## begin SOURCE DOCUMENT
# Femtosecond laser-induced electron emission from nanodiamond-coated   tungsten needle tips

**Authors:** Alexander Tafel, Stefan Meier, Juergen Ristein, and Peter Hommelhoff

arXiv: 1903.05560 · 2019-10-09

## TL;DR

This study demonstrates femtosecond laser-induced electron emission from nanodiamond-coated tungsten tips across a broad spectral range, highlighting their potential as efficient, stable ultrafast electron sources for advanced applications.

## Contribution

The paper introduces nanodiamond-coated tungsten tips capable of efficient, stable femtosecond laser-induced electron emission across infrared to ultraviolet wavelengths, with detailed analysis of emission channels and properties.

## Key findings

- Efficient electron emission from nanodiamond-coated tips across 1932 nm to 235 nm.
- Negative electron affinity of nanodiamond enhances emission efficiency.
- Stable emission with high brightness and low emittance for ultrafast electron applications.
## end SOURCE DOCUMENT
## begin DATASET ROWS
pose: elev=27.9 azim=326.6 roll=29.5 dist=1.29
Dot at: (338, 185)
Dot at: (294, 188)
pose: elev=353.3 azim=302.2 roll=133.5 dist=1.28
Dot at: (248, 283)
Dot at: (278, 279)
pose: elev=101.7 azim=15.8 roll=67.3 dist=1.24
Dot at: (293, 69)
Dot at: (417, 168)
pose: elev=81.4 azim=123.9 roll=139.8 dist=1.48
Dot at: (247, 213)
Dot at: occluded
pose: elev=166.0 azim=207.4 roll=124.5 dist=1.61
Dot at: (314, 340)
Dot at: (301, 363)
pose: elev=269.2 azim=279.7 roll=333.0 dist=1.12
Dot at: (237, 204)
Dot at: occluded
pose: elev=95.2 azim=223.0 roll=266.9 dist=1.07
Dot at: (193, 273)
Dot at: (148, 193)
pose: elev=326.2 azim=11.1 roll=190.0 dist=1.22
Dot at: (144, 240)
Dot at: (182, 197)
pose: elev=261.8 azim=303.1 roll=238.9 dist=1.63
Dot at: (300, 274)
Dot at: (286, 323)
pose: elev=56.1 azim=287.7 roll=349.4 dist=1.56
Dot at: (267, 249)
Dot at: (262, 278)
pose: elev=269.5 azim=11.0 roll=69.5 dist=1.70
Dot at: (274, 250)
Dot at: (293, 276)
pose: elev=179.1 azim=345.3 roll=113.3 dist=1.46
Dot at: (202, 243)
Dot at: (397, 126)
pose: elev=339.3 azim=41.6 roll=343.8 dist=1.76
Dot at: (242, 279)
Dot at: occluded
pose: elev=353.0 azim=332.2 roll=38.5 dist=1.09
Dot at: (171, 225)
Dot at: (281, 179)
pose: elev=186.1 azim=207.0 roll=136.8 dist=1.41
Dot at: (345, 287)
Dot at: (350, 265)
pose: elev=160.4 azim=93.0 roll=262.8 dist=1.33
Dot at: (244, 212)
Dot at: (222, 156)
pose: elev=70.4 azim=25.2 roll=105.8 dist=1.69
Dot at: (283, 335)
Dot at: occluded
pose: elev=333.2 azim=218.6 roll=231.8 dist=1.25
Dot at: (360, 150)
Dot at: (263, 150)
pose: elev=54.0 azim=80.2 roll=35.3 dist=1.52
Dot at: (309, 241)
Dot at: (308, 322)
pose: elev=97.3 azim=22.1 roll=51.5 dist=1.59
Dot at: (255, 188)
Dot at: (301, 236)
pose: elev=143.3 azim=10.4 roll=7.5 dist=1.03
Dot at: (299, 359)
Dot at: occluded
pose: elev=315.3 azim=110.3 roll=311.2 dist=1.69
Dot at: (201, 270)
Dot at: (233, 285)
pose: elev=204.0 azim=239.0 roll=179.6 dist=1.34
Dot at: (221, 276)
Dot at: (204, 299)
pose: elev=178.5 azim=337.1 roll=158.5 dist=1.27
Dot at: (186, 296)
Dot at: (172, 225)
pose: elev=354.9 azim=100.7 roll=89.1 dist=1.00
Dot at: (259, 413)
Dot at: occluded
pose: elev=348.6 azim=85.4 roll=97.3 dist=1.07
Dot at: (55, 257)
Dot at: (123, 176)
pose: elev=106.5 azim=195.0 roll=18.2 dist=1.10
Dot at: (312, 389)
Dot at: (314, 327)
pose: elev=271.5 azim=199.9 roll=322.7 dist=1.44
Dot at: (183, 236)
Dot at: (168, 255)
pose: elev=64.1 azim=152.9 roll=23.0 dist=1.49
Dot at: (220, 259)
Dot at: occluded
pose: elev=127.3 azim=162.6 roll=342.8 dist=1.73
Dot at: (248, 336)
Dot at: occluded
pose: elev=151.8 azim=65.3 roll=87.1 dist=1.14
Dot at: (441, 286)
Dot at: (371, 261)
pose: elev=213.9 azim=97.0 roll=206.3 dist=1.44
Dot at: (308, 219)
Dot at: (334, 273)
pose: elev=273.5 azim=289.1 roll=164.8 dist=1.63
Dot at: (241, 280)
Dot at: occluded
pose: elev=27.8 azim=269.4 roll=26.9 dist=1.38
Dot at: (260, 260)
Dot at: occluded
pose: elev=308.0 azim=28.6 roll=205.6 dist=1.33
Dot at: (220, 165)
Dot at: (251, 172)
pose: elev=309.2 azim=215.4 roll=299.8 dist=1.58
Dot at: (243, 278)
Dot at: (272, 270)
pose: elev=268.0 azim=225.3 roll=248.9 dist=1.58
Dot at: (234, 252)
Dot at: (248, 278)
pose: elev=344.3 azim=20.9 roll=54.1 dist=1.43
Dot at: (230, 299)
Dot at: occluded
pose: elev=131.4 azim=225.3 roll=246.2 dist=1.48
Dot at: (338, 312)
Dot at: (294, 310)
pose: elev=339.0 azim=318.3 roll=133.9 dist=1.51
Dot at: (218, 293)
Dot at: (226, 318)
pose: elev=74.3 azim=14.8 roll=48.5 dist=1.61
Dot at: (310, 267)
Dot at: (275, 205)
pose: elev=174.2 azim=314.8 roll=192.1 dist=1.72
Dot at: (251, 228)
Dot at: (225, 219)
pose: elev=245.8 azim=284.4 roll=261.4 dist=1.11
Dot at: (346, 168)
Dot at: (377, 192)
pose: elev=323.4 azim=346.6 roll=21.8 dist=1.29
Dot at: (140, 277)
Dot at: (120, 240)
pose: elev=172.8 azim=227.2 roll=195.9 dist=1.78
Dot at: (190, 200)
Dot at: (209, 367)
## end DATASET ROWS
> [STATED PROBLEM]: According to the summary of the nanodiamond-coated tungsten tip study, across what wavelength range was efficient electron emission from the tips observed?

> [CORRECT RESPONSE]: From 1932 nm to 235 nm.